7. BÖLÜM ♥

188 15 1
                                    

(Emre Aydın-Duymak İstiyorum )


Okulun bahçesine girdiğimde gözlerim Elif'i aradı. Omzuma dokunan el ile irkildim ve refleks olarak o tarafa yöneldim. Elin sahibi Araf'tı... ''Günaydın...''

Soğuk bir sesle ''Sana da!'' dedim ve yürümeye başladım. Onunla bir anda iyi olamazdım. Mesafeli davranmaya kararlıydım ve ne olursa olsun bu kararımın arkasında durmalıydım...

Arkamdan yetişti ve ''Bugün 4. günümüz sevgilim...'' dedi. 'Sevgilim'i bilerek, üstüne basa basa söylemişti. İlk başlarda Araf'tan hoşlansam bile, bu ukala tavırları Araf ile aramıza buzdan duvar örmüştü.

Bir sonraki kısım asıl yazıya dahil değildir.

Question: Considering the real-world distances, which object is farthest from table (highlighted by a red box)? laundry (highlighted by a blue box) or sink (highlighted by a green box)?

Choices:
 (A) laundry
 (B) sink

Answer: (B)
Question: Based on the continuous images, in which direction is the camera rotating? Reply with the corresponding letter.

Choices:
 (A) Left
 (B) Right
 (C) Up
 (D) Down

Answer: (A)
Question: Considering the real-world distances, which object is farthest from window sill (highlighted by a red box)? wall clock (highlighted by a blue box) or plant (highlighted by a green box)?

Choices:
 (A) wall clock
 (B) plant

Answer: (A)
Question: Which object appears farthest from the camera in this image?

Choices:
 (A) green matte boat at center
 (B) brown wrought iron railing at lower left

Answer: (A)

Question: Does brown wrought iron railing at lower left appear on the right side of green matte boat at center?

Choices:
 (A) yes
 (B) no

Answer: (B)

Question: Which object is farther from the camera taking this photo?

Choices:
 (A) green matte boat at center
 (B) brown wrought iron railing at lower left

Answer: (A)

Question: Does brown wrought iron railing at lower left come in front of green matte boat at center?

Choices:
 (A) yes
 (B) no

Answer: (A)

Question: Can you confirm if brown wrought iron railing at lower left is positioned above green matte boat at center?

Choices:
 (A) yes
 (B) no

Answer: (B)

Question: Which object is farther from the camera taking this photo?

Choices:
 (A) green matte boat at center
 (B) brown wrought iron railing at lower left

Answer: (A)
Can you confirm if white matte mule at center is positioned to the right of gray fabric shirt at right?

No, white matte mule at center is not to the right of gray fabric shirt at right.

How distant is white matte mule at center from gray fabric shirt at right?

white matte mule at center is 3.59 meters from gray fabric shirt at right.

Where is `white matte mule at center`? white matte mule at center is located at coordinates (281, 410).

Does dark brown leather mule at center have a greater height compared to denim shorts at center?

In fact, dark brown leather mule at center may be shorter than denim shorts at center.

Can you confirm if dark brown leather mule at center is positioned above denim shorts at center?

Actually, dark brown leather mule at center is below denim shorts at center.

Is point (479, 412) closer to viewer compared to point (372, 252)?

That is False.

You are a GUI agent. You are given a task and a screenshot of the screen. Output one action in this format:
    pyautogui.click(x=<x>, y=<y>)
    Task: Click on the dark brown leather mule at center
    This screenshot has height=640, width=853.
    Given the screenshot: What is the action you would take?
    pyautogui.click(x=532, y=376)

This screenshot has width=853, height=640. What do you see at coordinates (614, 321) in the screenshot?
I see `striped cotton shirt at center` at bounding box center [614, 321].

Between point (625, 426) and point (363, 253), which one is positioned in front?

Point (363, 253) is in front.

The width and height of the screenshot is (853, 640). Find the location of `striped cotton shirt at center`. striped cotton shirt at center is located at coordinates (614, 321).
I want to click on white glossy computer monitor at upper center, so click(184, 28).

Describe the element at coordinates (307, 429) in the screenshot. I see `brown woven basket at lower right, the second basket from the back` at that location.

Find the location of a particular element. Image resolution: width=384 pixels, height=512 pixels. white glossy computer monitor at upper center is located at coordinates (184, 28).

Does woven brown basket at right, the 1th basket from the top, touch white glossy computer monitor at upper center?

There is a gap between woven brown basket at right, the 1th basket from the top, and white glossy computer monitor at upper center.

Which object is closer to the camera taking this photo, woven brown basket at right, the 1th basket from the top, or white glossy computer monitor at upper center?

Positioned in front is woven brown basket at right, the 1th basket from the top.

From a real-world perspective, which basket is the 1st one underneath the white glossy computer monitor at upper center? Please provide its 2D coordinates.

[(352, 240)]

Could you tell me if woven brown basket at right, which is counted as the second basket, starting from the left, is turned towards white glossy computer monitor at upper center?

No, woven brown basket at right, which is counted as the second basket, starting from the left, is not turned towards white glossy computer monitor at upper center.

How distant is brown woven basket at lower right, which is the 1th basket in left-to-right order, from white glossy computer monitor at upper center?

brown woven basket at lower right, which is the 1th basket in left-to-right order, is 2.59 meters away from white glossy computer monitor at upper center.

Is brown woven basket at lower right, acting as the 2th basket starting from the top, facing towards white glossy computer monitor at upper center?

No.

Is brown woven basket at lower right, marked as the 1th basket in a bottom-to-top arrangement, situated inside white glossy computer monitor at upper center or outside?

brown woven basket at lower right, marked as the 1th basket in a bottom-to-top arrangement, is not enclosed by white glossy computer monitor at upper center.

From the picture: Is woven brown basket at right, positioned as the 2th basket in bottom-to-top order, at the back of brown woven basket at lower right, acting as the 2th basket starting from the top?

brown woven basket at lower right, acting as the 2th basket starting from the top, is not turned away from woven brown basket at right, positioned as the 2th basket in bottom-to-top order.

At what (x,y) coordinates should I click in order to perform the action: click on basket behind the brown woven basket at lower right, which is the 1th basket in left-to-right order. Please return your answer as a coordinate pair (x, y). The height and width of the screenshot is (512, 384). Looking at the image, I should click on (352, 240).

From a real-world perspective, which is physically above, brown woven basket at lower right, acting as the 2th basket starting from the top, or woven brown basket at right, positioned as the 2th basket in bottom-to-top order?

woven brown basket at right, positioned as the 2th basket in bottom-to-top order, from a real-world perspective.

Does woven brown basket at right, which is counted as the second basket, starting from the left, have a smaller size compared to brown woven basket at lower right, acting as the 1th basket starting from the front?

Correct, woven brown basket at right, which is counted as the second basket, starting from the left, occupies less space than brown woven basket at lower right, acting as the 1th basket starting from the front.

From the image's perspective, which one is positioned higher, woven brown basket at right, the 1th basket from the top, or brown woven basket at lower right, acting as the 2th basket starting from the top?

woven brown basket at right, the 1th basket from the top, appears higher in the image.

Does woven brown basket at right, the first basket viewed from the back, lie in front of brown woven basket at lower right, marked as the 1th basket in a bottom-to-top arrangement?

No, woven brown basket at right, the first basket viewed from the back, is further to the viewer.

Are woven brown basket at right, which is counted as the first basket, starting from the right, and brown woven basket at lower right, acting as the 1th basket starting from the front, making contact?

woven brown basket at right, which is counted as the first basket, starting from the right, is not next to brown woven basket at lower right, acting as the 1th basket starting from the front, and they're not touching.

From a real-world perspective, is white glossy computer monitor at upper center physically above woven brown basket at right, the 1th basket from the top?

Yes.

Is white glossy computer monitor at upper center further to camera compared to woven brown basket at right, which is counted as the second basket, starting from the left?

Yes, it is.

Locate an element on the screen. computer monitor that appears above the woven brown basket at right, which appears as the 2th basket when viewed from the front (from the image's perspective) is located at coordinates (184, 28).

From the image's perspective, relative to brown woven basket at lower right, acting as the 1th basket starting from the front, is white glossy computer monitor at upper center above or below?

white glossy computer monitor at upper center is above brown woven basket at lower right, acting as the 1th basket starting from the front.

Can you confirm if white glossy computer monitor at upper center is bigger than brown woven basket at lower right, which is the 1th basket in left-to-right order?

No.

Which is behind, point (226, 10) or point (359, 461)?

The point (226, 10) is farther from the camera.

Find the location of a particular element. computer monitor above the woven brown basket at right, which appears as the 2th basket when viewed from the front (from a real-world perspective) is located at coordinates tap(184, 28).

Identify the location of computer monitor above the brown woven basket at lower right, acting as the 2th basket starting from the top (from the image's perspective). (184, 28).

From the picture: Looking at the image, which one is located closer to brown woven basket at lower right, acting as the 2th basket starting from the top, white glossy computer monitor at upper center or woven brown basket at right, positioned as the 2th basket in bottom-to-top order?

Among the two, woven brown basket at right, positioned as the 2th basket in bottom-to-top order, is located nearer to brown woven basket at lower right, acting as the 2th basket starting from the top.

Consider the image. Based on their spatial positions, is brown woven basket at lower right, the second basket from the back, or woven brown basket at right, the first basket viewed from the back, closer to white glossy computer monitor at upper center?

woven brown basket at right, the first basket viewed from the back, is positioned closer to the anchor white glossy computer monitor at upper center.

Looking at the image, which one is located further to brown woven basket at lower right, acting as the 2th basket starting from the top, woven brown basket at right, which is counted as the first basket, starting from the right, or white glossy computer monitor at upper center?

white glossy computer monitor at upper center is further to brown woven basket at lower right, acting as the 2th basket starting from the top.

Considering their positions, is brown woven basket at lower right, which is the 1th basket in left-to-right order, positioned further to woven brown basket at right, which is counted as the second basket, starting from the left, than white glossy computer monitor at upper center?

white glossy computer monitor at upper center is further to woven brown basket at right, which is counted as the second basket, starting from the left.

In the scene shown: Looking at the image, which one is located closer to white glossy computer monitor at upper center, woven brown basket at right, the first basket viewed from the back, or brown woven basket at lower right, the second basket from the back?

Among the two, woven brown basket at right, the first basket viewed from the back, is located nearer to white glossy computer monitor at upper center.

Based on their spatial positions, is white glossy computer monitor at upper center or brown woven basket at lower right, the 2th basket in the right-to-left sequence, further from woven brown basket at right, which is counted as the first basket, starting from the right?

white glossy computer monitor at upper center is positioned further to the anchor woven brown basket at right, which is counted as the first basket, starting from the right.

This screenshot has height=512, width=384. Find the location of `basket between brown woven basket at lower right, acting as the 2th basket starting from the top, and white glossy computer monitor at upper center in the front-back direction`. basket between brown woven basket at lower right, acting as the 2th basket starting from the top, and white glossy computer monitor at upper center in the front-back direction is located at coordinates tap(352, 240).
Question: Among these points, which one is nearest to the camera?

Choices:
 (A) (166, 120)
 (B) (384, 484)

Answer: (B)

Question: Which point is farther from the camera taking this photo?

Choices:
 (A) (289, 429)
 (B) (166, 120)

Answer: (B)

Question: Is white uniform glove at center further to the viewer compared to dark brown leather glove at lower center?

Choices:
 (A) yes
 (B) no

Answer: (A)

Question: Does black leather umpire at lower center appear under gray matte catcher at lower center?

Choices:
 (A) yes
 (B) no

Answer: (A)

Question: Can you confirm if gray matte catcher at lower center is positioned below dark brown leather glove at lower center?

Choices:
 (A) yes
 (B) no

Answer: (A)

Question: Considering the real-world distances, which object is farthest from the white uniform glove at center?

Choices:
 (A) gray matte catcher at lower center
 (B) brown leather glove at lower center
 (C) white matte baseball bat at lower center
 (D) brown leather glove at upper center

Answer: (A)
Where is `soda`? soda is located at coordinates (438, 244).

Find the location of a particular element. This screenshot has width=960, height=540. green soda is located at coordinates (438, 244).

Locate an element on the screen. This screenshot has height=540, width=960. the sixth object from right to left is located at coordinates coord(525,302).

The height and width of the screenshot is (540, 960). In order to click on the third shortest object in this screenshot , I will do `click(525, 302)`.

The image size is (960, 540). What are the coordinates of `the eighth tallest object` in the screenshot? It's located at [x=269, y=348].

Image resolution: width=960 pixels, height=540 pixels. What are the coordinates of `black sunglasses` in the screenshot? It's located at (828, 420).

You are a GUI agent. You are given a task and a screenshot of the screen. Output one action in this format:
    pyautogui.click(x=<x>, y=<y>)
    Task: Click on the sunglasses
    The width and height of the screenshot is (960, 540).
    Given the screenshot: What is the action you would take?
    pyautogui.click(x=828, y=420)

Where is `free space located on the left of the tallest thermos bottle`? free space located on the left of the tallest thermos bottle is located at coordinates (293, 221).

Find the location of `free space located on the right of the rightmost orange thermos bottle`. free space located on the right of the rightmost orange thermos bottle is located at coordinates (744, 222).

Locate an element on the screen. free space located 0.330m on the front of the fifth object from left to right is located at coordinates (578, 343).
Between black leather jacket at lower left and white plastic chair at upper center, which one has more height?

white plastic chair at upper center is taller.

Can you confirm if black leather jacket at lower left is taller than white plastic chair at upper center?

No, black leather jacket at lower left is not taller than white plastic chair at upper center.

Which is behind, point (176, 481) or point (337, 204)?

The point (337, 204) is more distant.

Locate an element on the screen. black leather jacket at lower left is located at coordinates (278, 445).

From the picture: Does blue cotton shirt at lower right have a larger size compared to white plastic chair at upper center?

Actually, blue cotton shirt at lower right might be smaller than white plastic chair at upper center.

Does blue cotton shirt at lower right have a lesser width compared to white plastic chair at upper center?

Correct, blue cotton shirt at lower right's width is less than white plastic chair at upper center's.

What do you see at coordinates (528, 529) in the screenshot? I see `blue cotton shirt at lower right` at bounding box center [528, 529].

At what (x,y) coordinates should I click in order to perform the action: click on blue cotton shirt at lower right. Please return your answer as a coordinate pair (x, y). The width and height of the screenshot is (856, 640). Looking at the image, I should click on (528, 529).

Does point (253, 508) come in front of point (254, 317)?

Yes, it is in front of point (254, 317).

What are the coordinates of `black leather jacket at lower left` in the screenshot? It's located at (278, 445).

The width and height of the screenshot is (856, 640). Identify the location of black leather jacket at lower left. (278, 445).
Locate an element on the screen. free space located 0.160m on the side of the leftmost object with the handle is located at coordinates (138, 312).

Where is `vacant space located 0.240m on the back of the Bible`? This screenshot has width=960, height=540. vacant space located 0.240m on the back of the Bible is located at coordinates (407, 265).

Araf'a dönüp, elimi belime koydum ve ''3 gün sonra, 10 metre yanına yaklaşmayacağım!'' diye bağırdım.

 Araf yaklaşıp, tam karşımda durdu ve ''O kadar emin olma Asya...'' dedi. İsmimi belki binlerce kez duymuştum ama sanki Araf başka bir dilde telaffuz ediyordu. Aslında hoşuma bile gitmişti...

''Şu an seninle ilgilenmiyorum.'' . 

Sert çıkışım Araf'ı sinirlendirmişe benziyordu ve ''Neyle ilgilendiğinle ilgilenmiyorum! Sevgilimsen öyle davran!'' dedi.

 ''Ne istiyorsun Araf?'' diye sordum.

 Gözlerini kısarak ''Okul çıkışı spor salonuna gideceğiz. Haberin olsun.'' dedi. 

Yenilgiyi kabul ettim ve ''Peki... Şimdi gider misin?'' diye sordum. 

Araf kollarını açtı ve ''Peki SEVGİLİM! Nasıl istersen...'' deyip, göz kırptı ve yanımdan ayrıldı. Bu sefer 'sevgilim'i bağırarak söylemişti. Belli ki oyun istiyordu ve ben ona istediğini verecektim... Araf giderken sol elimi kaldırdım ve dört parmağımı hareket ettirerek ona oldukça şımarık bir 'güle güle' işareti yaptım. Araf Ersöz daha kiminle dans ettiğini bilmiyordu...

....

Araf gittikten sonra, nihayet Elif'i bulabilmiştim. Okulun arka bahçesinde bir bankta, Onur ile kahve içiyorlardı. Gülümseyerek yanlarına yaklaştım ve ''Günaydın kanka... Günaydın enişte bey...'' dedim.

 İkisi de sözlenmiş gibi aynı anda ''Günaydın Asya...'' dediler. 

Sorma gereği duymadan, Elif'in yanına yerleştim. ''Oo kahve mi içiyorsunuz? Onur bana da alır mısın?'' diye sordum.

 ''Tabi Baldız.'' dedi ve Elif'e dönerek ''Hemen gelirim sevgilim...'' diye ekledi. Ayağa kalkınca, Elif'in yanağını öptü ve gitti. Burası buram buram aşk kokuyordu... 

Onur gidince Elif'e döndüm ve ''Yardımına ihtiyacım var kanka...'' dedim.

...

Elif'e tam olarak planımı anlattığımda, kızılın yüzünde sinsi bir sırıtış oluşmuştu. Şimdi Elif'in makyaj malzemeleriyle, okulun kızlar tuvaletindeydik. Özel bir okul olduğu için, yeni müdür makyaja karışmıyordu.

Tuvaletteki kalorifere yaslandım ve Elif'in yüzüme yaptığı makyajın bitmesini bekledim. Elif işinin bittiğini söyleyince, aynaya ilerledim ve kendimi inceledim. Morarmış yeri perçemle kapatmıştık ve düzleştirdiğim saçlarımı at kuyruğu yapmıştık. Makyaj olarak, bordo ruj, siyah göz kalemi ve takma kirpik kullanmıştık. Ben nadir zamanlarda makyaj yapan biriydim. Bu yüzden bu ani değişim herkesi şaşırtacağa benziyordu.